HTM cells were washed with PBS, scraped from the flask, pelleted, and resuspended in 250 mM sodium phosphate containing 0.5 mM KCl, 20% glycerol, 0.75% CHAPS buffer (pH 7.85; 3-[3-cholamidopropyl]dimethylammonio-2-hydroxy-1-propanesulfonate). γ-Carboxylase activity was assayed as described ³¹ as ¹⁴CO₂ incorporation into the synthetic peptide FLEEL. The reaction was triggered by adding chemically reduced vitamin K₁H₂ (100 μg/mL) to the assay mixture containing 5 mM dithiothreitol and 40 mM of FLEEL. 

For immunocytochemistry, HTM cells were cultured on glass coverslips precoated with poly-d-lysine, fixed, and fluorescently double-labeled for the BMP2 and MGP proteins. Cells were washed twice with warmed PBS, fixed with warmed 4% paraformaldehyde for 10 minutes at RT, washed twice with PBS, permeabilized with 0.1% or 0.3% Triton-X/PBS for 10 minutes, and blocked for 20 minutes with 10% donkey serum–PBS. For the BMP2-MGP detection, cells were again washed with PBS and incubated overnight at 4°C with goat anti-rat BMP2 ³⁰ and rabbit anti-bovine MGP, ³⁰ followed by an additional 1-hour incubation with a mix of Cy2-conjugated donkey anti-goat and Cy3-conjugated donkey anti-rabbit secondary antibodies (Jackson ImmunoResearch Laboratories, West Grove, PA). For the BMP2-βgal detection, cells were incubated overnight at 4°C with goat anti-rat BMP2 ³⁰ and monoclonal anti-β-galactosidase (Promega, Madison, WI) followed by 1 hour incubation with a mix of Cy2-conjugated donkey anti-goat (Jackson ImmunoResearch Laboratories) and 7-amino-4-methyl-coumarin-3- acetic acid (AMCA)-labeled horse anti-mouse secondary antibodies (Vector Laboratories, Burlingame, CA). All antibody solutions were made in 10% donkey serum–PBS and washes with PBS were performed between all incubation steps (3×, 5 minutes each). Coverslips were mounted (20 μL Fluoromount G; Southern Biotechnology Associates, Birmingham, AL) and sealed with clear enamel. High-resolution fluorescence imaging was performed with a confocal laser scanning microscope (SP2 AOBS; Leica, Deerfield, IL), operated with argon (488 nm) and diode-pumped solid state (561 nm) lasers. Spectral detection was set to 505 to 530 nm for FITC filter and 580 to 680 nm for rhodamine at the Michael Hooker Microscope Facility (University of North Carolina). Confocal images were collected by using 20 × 0.7 numerical aperture [NA], 40 × 1.25 NA, and 63 × 1.4 NA objectives, and pinhole size was set to 1 Airy disc unit, yielding optical slices of approximately 1-, 0.45-, and 0.35-μm thickness respectively. Digital images were arranged with image-analysis software (Photoshop CS; Adobe, Mountain View, CA). Negative controls were run in parallel but were incubated in 10% donkey serum-PBS in place of the primary antibodies.

****************

Apply what you read
A – Update the methods text starting with "HTM cells were washed" and going on through "mM of FLEEL.", replacing "dithiothreitol" with "DTT".
B – Answer these questions from the methods text:
(i) At what concentration was chemically reduced vitamin K₁H₂ added to trigger the reaction?
(ii) For how long were the cells fixed with warmed 4% paraformaldehyde?
(iii) What were the negative controls incubated in, in place of the primary antibodies?
You will not need the records.

[Dataset records]

****************

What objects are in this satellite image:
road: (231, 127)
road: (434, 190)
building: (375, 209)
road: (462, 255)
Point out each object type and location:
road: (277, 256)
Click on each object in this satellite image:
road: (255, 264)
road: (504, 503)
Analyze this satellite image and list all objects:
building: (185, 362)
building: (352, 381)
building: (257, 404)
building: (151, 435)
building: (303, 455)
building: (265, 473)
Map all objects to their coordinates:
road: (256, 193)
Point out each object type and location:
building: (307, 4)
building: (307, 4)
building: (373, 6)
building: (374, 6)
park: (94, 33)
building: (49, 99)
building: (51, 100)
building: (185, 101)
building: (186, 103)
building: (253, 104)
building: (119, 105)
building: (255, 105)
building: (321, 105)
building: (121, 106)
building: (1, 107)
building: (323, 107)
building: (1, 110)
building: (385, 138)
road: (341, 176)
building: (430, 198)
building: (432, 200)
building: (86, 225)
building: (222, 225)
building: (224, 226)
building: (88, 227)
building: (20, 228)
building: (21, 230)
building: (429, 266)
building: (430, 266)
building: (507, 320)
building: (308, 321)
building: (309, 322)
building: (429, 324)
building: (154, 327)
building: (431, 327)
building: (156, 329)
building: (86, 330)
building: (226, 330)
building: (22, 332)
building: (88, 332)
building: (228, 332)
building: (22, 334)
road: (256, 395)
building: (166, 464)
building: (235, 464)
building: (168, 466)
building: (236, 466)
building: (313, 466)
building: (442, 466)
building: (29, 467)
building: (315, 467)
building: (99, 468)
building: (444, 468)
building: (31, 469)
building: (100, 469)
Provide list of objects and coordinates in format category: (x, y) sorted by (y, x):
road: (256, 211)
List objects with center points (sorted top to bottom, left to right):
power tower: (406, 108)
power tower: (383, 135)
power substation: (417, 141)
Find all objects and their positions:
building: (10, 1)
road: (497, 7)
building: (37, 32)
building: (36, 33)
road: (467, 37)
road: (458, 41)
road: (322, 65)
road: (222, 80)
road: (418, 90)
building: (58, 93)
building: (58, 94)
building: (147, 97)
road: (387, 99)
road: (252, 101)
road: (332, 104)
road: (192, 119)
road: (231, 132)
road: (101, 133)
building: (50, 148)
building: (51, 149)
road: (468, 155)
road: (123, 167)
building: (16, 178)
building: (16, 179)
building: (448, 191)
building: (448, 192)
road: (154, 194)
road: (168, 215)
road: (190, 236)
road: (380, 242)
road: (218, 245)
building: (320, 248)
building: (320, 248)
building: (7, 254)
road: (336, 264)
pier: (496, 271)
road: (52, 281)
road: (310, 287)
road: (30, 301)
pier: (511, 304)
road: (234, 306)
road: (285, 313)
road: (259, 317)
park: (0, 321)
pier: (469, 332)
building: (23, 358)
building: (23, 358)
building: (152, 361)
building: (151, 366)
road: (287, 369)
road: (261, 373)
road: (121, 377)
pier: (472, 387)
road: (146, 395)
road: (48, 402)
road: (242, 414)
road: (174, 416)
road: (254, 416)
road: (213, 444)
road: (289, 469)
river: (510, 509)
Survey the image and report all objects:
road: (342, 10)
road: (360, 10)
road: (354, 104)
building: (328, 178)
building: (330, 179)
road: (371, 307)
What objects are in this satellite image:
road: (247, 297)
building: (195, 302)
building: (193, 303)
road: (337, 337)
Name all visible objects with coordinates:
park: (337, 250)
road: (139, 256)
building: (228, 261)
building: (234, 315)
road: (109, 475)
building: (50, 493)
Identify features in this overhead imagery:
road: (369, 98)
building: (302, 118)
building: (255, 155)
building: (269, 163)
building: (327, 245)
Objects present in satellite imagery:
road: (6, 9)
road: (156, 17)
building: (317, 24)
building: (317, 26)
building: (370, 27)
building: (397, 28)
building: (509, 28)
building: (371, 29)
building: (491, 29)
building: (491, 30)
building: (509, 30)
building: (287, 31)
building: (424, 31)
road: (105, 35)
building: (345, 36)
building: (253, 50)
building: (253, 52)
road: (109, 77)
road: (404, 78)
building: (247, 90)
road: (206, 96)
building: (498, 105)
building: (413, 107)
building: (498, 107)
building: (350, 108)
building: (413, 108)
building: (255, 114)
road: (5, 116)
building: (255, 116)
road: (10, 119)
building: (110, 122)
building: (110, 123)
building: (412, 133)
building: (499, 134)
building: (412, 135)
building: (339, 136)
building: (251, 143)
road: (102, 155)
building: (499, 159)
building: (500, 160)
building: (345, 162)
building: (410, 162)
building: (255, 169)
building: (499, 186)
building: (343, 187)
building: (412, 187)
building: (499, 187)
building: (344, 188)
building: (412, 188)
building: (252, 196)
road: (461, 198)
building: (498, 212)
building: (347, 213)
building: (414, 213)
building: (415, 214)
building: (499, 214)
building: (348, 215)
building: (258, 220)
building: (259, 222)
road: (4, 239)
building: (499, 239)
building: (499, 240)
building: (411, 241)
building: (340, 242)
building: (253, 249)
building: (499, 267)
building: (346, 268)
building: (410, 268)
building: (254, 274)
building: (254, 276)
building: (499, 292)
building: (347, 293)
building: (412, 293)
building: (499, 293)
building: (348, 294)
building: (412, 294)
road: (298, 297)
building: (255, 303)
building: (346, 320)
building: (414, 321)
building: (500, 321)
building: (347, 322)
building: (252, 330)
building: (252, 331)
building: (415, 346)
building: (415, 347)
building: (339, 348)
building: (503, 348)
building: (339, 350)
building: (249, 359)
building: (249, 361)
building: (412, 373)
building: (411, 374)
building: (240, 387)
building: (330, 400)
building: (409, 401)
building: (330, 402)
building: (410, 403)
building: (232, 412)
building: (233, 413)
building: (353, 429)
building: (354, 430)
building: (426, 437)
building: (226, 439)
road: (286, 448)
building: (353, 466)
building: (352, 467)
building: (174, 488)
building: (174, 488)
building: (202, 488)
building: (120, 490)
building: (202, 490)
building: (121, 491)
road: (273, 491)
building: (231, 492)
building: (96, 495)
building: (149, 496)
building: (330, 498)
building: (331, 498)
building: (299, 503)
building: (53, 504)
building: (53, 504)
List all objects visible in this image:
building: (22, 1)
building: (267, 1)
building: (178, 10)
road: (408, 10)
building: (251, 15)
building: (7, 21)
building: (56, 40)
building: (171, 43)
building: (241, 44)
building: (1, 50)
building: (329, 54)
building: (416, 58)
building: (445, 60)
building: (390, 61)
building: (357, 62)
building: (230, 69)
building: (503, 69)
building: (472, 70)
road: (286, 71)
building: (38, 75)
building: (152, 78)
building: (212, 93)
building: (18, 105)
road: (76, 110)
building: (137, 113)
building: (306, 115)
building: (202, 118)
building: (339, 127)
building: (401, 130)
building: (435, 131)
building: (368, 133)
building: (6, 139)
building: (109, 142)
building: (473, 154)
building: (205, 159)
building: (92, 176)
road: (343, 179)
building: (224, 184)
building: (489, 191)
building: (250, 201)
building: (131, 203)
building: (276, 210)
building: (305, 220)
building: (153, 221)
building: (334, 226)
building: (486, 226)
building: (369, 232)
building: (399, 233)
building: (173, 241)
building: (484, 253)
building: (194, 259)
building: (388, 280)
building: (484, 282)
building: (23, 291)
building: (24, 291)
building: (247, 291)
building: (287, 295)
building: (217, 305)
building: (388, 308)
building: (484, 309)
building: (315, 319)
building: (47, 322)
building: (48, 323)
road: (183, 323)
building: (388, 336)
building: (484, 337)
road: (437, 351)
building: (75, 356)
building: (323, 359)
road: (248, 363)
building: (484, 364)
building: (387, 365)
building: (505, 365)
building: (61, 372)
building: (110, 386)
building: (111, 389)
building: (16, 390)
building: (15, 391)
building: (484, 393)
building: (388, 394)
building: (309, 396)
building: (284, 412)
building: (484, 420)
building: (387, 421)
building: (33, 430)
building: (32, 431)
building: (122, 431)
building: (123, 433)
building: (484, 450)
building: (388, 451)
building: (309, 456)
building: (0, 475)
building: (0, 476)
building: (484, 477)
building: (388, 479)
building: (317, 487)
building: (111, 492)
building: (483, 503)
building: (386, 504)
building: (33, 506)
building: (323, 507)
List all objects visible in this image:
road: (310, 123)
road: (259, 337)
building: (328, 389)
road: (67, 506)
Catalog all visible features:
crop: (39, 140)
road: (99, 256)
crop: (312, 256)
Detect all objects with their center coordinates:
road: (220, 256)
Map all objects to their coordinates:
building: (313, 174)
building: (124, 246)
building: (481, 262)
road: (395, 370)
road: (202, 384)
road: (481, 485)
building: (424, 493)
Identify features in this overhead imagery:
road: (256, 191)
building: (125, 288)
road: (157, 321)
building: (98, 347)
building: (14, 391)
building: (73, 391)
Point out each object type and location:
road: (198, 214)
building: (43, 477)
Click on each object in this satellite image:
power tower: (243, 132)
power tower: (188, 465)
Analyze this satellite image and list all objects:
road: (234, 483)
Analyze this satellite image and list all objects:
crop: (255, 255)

****************

Written answers
A –
HTM cells were washed with PBS, scraped from the flask, pelleted, and resuspended in 250 mM sodium phosphate containing 0.5 mM KCl, 20% glycerol, 0.75% CHAPS buffer (pH 7.85; 3-[3-cholamidopropyl]dimethylammonio-2-hydroxy-1-propanesulfonate). γ-Carboxylase activity was assayed as described ³¹ as ¹⁴CO₂ incorporation into the synthetic peptide FLEEL. The reaction was triggered by adding chemically reduced vitamin K₁H₂ (100 μg/mL) to the assay mixture containing 5 mM DTT and 40 mM of FLEEL.

B –
(i) 100 μg/mL
(ii) 10 minutes, at RT
(iii) 10% donkey serum-PBS